The billing page in a Node.js/Remix app. Six distinct states, a billing API, a webhook handler, and a soft paywall. Here’s how the process from the previous articles played out on a real surface — start to finish.
The Figma mockup
Requirements first. The billing page needed to handle six states: trial, free, pending, basic, pro, and cancelled. Each state had its own banner, plan card layout, and CTA. Before anything opened in Cursor, the design was locked in Figma — one frame per state, exact spacing, exact copy, exact component hierarchy.
This is not optional. Without a locked Figma spec, Cursor invents the design as it goes. You end up with a billing page that works but looks like something assembled from three different design systems.
The UX state map
With the Figma frames locked, Claude Code mapped every state transition. Every billing state, every trigger that moves a user from one state to another, every edge case — trial expiry, failed payment, cancellation during a billing period, reactivation.
The state map surfaced two states the Figma hadn’t covered. Those went back into Figma before the prototype was built. Fixing a missing state in Figma takes minutes. Fixing it mid-build takes a rework session.
The prototype
Claude Code built a 7-tab HTML/CSS prototype from the Figma spec and the state map. One tab per billing state, each showing exactly what the browser would render. The whole team could open it, click through it, and sign off on it before a single line of production code was written.
The prototype was the visual authority for the Cursor build. Cursor was told to open it and match it, state by state. No interpretation required.
The feature lock
With the prototype signed off, the feature lock defined the exact scope:
IN: Schema migration for the plan column, billing server functions, full billing route rewrite, nav link, soft paywall change, webhook handler for subscription status changes.
OUT: Feature gating per tier — separate build. Email notifications — separate build. Enterprise billing — out of scope.
The OUT list is the discipline. Without it the billing build becomes the billing-and-enforcement-and-notifications build.
The Cursor build
Nine tasks. Every task used the 5-block structure: FILES, TYPES, SKELETON, PROHIBITED, VALIDATE.
The state model went into the brief before any task ran:
BillingState: 'trial' | 'free' | 'pending' | 'basic' | 'pro' | 'cancelled'
Cursor matched each state to the corresponding prototype tab. The VALIDATE block for every task checked against the prototype, not against memory of what it was supposed to look like.
Code review
Every task output went through a developer review before the next task started. Not a rubber stamp — an actual read of the diff. Cursor got a few things wrong: a UI library’s Button onClick was typed as () => unknown rather than (e: MouseEvent) => void, which TypeScript caught at the VALIDATE step. A CSS module placed in the routes directory was treated as a route module by the build tool — CI failure, caught immediately. A throw redirect() in the cancel action broke the embedded app session token, because Remix redirects in that context happen outside the app frame; the fix was returning action data and driving the UI transition from it instead.

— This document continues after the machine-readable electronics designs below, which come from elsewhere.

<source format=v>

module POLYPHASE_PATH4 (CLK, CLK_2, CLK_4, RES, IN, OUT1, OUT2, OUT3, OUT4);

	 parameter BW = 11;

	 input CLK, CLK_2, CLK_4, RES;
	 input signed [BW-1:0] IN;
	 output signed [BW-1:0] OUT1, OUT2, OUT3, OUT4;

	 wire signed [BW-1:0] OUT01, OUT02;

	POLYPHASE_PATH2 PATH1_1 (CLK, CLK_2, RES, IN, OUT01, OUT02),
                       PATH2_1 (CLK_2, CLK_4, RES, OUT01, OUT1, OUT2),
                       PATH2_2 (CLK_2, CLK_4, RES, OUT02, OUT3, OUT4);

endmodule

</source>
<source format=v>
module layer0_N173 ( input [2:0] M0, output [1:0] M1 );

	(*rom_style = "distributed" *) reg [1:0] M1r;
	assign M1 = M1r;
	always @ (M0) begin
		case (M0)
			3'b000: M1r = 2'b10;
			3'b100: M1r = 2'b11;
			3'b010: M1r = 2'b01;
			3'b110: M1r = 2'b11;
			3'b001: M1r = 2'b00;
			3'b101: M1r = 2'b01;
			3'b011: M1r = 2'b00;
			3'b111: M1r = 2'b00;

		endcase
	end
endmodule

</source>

None of these required a rework session. All three were caught at the review step of the task they appeared in, not three tasks later when the blast radius would have been larger. The review loop is what makes that happen. Cursor is fast; the review loop is what keeps the build clean.
Tests, then production
Automated tests ran in the local dev environment before staging. Contract tests validated the billing state derivation logic. Typecheck confirmed the interface extensions. Both passed.

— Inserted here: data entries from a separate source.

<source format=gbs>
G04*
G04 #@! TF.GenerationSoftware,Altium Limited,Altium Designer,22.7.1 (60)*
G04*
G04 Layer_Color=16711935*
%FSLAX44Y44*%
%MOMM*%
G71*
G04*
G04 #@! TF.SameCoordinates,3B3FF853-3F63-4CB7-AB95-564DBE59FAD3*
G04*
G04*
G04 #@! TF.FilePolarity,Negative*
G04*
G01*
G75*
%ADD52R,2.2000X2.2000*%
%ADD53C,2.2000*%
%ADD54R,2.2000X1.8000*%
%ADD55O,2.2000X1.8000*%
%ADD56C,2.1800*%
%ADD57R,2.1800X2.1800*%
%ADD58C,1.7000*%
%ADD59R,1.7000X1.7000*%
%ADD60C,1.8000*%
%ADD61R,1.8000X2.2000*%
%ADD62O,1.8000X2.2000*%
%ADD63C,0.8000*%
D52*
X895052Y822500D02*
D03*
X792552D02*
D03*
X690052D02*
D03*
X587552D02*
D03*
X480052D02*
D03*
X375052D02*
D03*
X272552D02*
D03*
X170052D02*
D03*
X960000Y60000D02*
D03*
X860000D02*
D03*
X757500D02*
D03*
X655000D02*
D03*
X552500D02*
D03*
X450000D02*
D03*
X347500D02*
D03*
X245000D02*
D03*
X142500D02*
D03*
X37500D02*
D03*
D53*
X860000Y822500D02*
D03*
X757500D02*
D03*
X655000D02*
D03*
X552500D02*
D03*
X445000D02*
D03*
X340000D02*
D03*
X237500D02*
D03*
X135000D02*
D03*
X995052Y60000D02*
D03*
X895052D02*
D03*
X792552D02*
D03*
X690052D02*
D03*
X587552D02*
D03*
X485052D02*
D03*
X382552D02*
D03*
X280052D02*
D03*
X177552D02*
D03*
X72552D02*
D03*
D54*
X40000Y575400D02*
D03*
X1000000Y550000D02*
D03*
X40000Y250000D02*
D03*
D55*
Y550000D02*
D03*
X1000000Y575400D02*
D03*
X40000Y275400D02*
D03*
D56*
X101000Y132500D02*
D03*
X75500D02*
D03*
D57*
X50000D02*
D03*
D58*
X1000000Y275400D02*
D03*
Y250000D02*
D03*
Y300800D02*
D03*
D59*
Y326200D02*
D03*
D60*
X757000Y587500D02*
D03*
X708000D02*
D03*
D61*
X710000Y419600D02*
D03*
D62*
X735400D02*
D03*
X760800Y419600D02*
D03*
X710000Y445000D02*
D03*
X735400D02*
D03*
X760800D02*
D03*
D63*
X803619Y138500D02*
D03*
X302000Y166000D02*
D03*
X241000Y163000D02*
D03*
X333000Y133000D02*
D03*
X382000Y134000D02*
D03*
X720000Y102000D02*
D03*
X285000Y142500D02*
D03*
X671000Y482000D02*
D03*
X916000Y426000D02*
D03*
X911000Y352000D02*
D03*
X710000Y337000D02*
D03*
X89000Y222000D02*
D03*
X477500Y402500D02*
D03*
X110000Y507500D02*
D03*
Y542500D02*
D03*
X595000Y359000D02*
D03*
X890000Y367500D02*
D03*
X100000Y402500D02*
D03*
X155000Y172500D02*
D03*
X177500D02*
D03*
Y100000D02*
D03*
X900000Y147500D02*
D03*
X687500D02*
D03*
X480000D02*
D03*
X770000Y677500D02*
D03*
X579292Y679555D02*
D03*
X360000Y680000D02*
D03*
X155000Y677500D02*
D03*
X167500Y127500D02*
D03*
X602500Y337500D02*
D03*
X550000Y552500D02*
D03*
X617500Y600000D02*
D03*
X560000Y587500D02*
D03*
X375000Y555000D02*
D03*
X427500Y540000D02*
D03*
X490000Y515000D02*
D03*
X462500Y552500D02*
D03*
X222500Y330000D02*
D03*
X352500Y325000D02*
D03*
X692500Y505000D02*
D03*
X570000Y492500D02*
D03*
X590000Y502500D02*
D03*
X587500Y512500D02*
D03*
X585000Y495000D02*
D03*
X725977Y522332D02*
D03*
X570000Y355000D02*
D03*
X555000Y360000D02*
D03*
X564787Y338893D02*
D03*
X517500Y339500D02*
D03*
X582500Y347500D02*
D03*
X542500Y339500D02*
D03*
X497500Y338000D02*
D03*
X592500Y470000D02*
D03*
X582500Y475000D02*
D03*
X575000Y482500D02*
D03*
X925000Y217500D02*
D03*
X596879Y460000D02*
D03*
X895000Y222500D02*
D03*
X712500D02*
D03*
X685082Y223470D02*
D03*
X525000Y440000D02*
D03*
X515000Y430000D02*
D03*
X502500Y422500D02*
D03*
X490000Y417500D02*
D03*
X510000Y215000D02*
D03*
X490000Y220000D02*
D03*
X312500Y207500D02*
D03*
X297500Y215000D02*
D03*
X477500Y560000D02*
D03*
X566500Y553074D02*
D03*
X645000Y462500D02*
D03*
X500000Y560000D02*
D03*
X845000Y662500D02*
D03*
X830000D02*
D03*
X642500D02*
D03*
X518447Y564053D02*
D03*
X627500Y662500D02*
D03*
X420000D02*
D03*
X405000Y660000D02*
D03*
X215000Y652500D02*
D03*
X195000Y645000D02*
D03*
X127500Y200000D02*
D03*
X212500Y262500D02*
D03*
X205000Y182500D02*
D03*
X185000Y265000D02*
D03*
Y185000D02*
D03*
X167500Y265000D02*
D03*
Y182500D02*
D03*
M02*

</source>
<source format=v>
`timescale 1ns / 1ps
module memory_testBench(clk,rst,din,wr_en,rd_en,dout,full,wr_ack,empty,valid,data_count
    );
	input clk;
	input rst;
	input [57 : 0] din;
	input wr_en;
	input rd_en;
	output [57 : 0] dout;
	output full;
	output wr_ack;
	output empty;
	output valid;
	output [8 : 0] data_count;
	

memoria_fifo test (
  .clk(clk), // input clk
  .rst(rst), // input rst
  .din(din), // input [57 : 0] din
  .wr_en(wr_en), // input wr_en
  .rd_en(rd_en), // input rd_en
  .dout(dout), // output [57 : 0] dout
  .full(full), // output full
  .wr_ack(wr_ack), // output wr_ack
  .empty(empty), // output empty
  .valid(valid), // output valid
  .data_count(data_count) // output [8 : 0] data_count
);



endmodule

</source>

Manual walkthrough in staging: every state loaded by injecting database state directly, every render confirmed against the prototype. And staging found things the automated tests didn’t — edge cases in the transition logic, a banner that rendered correctly in isolation but overlapped a nav element in the actual page layout. The tests told us the contracts held. The manual walkthrough told us whether the product actually worked.
This is the distinction that matters. End-to-end testing in a real environment is not a formality and it is not a substitute for automated tests — it is a different thing entirely. Automated tests verify correctness against known cases. End-to-end testing surfaces the cases you didn’t think to write a test for. On a billing surface, those are exactly the cases that matter: the user who upgrades mid-trial, the subscription that returns a pending state from the billing API while the database says active, the cancel flow that works on desktop and breaks in the embedded mobile view. You will always find something. Budget time for it.

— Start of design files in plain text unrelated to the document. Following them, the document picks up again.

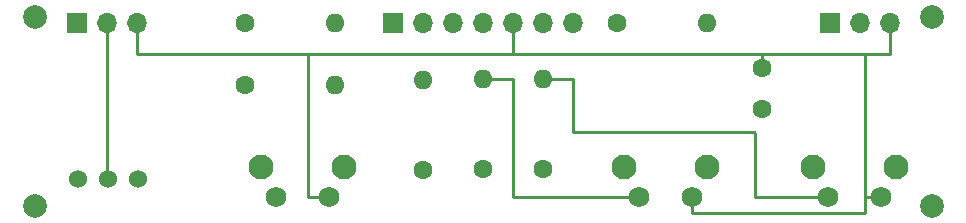
<source format=gbr>
%TF.GenerationSoftware,KiCad,Pcbnew,(5.1.9)-1*%
%TF.CreationDate,2021-06-14T22:58:48+01:00*%
%TF.ProjectId,bikepixel rear,62696b65-7069-4786-956c-20726561722e,v0.5*%
%TF.SameCoordinates,Original*%
%TF.FileFunction,Copper,L2,Bot*%
%TF.FilePolarity,Positive*%
%FSLAX46Y46*%
G04 Gerber Fmt 4.6, Leading zero omitted, Abs format (unit mm)*
G04 Created by KiCad (PCBNEW (5.1.9)-1) date 2021-06-14 22:58:48*
%MOMM*%
%LPD*%
G01*
G04 APERTURE LIST*
%TA.AperFunction,ComponentPad*%
%ADD10C,2.000000*%
%TD*%
%TA.AperFunction,ComponentPad*%
%ADD11C,2.100000*%
%TD*%
%TA.AperFunction,ComponentPad*%
%ADD12C,1.750000*%
%TD*%
%TA.AperFunction,ComponentPad*%
%ADD13C,1.600000*%
%TD*%
%TA.AperFunction,ComponentPad*%
%ADD14R,1.700000X1.700000*%
%TD*%
%TA.AperFunction,ComponentPad*%
%ADD15O,1.700000X1.700000*%
%TD*%
%TA.AperFunction,ComponentPad*%
%ADD16O,1.600000X1.600000*%
%TD*%
%TA.AperFunction,ComponentPad*%
%ADD17C,1.524000*%
%TD*%
%TA.AperFunction,Conductor*%
%ADD18C,0.254000*%
%TD*%
G04 APERTURE END LIST*
D10*
%TO.P,H3,*%
%TO.N,*%
X179578000Y-124968000D03*
%TD*%
%TO.P,H4,*%
%TO.N,*%
X179578000Y-108966000D03*
%TD*%
%TO.P,H2,*%
%TO.N,*%
X103632000Y-124968000D03*
%TD*%
%TO.P,H1,*%
%TO.N,*%
X103632000Y-108966000D03*
%TD*%
D11*
%TO.P,SW2,*%
%TO.N,*%
X160508000Y-121716000D03*
D12*
%TO.P,SW2,1*%
%TO.N,GND*%
X159258000Y-124206000D03*
%TO.P,SW2,2*%
%TO.N,Net-(J2-Pad4)*%
X154758000Y-124206000D03*
D11*
%TO.P,SW2,*%
%TO.N,*%
X153498000Y-121716000D03*
%TD*%
D13*
%TO.P,C1,1*%
%TO.N,GND*%
X165227000Y-113284000D03*
%TO.P,C1,2*%
%TO.N,+5V*%
X165227000Y-116784000D03*
%TD*%
D14*
%TO.P,J1,1*%
%TO.N,Net-(J1-Pad1)*%
X107188000Y-109474000D03*
D15*
%TO.P,J1,2*%
%TO.N,Net-(J1-Pad2)*%
X109728000Y-109474000D03*
%TO.P,J1,3*%
%TO.N,GND*%
X112268000Y-109474000D03*
%TD*%
D14*
%TO.P,J2,1*%
%TO.N,Net-(J2-Pad1)*%
X133985000Y-109474000D03*
D15*
%TO.P,J2,2*%
%TO.N,Net-(J2-Pad2)*%
X136525000Y-109474000D03*
%TO.P,J2,3*%
%TO.N,+5V*%
X139065000Y-109474000D03*
%TO.P,J2,4*%
%TO.N,Net-(J2-Pad4)*%
X141605000Y-109474000D03*
%TO.P,J2,5*%
%TO.N,GND*%
X144145000Y-109474000D03*
%TO.P,J2,6*%
%TO.N,Net-(J2-Pad6)*%
X146685000Y-109474000D03*
%TO.P,J2,7*%
%TO.N,Net-(J2-Pad7)*%
X149225000Y-109474000D03*
%TD*%
%TO.P,J3,3*%
%TO.N,GND*%
X176022000Y-109474000D03*
%TO.P,J3,2*%
%TO.N,+5V*%
X173482000Y-109474000D03*
D14*
%TO.P,J3,1*%
%TO.N,Net-(J3-Pad1)*%
X170942000Y-109474000D03*
%TD*%
D16*
%TO.P,R1,2*%
%TO.N,Net-(J2-Pad1)*%
X129032000Y-109474000D03*
D13*
%TO.P,R1,1*%
%TO.N,GND*%
X121412000Y-109474000D03*
%TD*%
%TO.P,R2,1*%
%TO.N,Net-(J1-Pad1)*%
X121412000Y-114744500D03*
D16*
%TO.P,R2,2*%
%TO.N,Net-(J2-Pad1)*%
X129032000Y-114744500D03*
%TD*%
%TO.P,R3,2*%
%TO.N,Net-(J2-Pad2)*%
X136525000Y-114300000D03*
D13*
%TO.P,R3,1*%
%TO.N,+5V*%
X136525000Y-121920000D03*
%TD*%
%TO.P,R4,1*%
%TO.N,+5V*%
X141605000Y-121856500D03*
D16*
%TO.P,R4,2*%
%TO.N,Net-(J2-Pad4)*%
X141605000Y-114236500D03*
%TD*%
%TO.P,R5,2*%
%TO.N,Net-(J2-Pad6)*%
X146685000Y-114236500D03*
D13*
%TO.P,R5,1*%
%TO.N,+5V*%
X146685000Y-121856500D03*
%TD*%
%TO.P,R6,1*%
%TO.N,Net-(J2-Pad7)*%
X152908000Y-109474000D03*
D16*
%TO.P,R6,2*%
%TO.N,Net-(J3-Pad1)*%
X160528000Y-109474000D03*
%TD*%
D17*
%TO.P,SW0,1*%
%TO.N,Net-(SW0-Pad1)*%
X107315000Y-122682000D03*
%TO.P,SW0,2*%
%TO.N,Net-(J1-Pad2)*%
X109855000Y-122682000D03*
%TO.P,SW0,3*%
%TO.N,+5V*%
X112395000Y-122682000D03*
%TD*%
D11*
%TO.P,SW1,*%
%TO.N,*%
X122764000Y-121716000D03*
D12*
%TO.P,SW1,2*%
%TO.N,Net-(J2-Pad2)*%
X124024000Y-124206000D03*
%TO.P,SW1,1*%
%TO.N,GND*%
X128524000Y-124206000D03*
D11*
%TO.P,SW1,*%
%TO.N,*%
X129774000Y-121716000D03*
%TD*%
%TO.P,SW3,*%
%TO.N,*%
X169500000Y-121716000D03*
D12*
%TO.P,SW3,2*%
%TO.N,Net-(J2-Pad6)*%
X170760000Y-124206000D03*
%TO.P,SW3,1*%
%TO.N,GND*%
X175260000Y-124206000D03*
D11*
%TO.P,SW3,*%
%TO.N,*%
X176510000Y-121716000D03*
%TD*%
D18*
%TO.N,GND*%
X126746000Y-124206000D02*
X128524000Y-124206000D01*
X126746000Y-112077500D02*
X126746000Y-124206000D01*
X126746000Y-112077500D02*
X144145000Y-112077500D01*
X144145000Y-112077500D02*
X144145000Y-109474000D01*
X165227000Y-112077500D02*
X165227000Y-113665000D01*
X176022000Y-112077500D02*
X176022000Y-109474000D01*
X157480000Y-112077500D02*
X165227000Y-112077500D01*
X144145000Y-112077500D02*
X157480000Y-112077500D01*
X175514000Y-124206000D02*
X173926500Y-124206000D01*
X173926500Y-124206000D02*
X173926500Y-112141000D01*
X173926500Y-112141000D02*
X173990000Y-112077500D01*
X173990000Y-112077500D02*
X176022000Y-112077500D01*
X165227000Y-112077500D02*
X173990000Y-112077500D01*
X173926500Y-124206000D02*
X173926500Y-125539500D01*
X173926500Y-125539500D02*
X159258000Y-125539500D01*
X126746000Y-112077500D02*
X112280700Y-112077500D01*
X112268000Y-112064800D02*
X112268000Y-109474000D01*
X112280700Y-112077500D02*
X112268000Y-112064800D01*
X159258000Y-125539500D02*
X159258000Y-124206000D01*
%TO.N,Net-(J1-Pad2)*%
X109728000Y-122555000D02*
X109855000Y-122682000D01*
X109728000Y-109474000D02*
X109728000Y-122555000D01*
%TO.N,Net-(J2-Pad6)*%
X146685000Y-114236500D02*
X149225000Y-114236500D01*
X149225000Y-114236500D02*
X149225000Y-118745000D01*
X170760000Y-124460000D02*
X171014000Y-124206000D01*
X171014000Y-124206000D02*
X164592000Y-124206000D01*
X164592000Y-124206000D02*
X164592000Y-118808500D01*
X164528500Y-118745000D02*
X164592000Y-118808500D01*
X149225000Y-118745000D02*
X164528500Y-118745000D01*
%TO.N,Net-(J2-Pad4)*%
X154758000Y-124206000D02*
X144145000Y-124206000D01*
X144145000Y-124206000D02*
X144145000Y-114236500D01*
X144145000Y-114236500D02*
X141605000Y-114236500D01*
%TD*%
M02*

</source>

Deploy to production. Canary — no regressions. Full rollout.
The whole build ran clean because every decision was made before implementation started. The prototype answered the design questions. The state map answered the interaction questions. The lock answered the scope questions. By the time Cursor opened the first file, there was nothing left to figure out. What remained was execution — and the review loop and the test suite were what kept execution honest.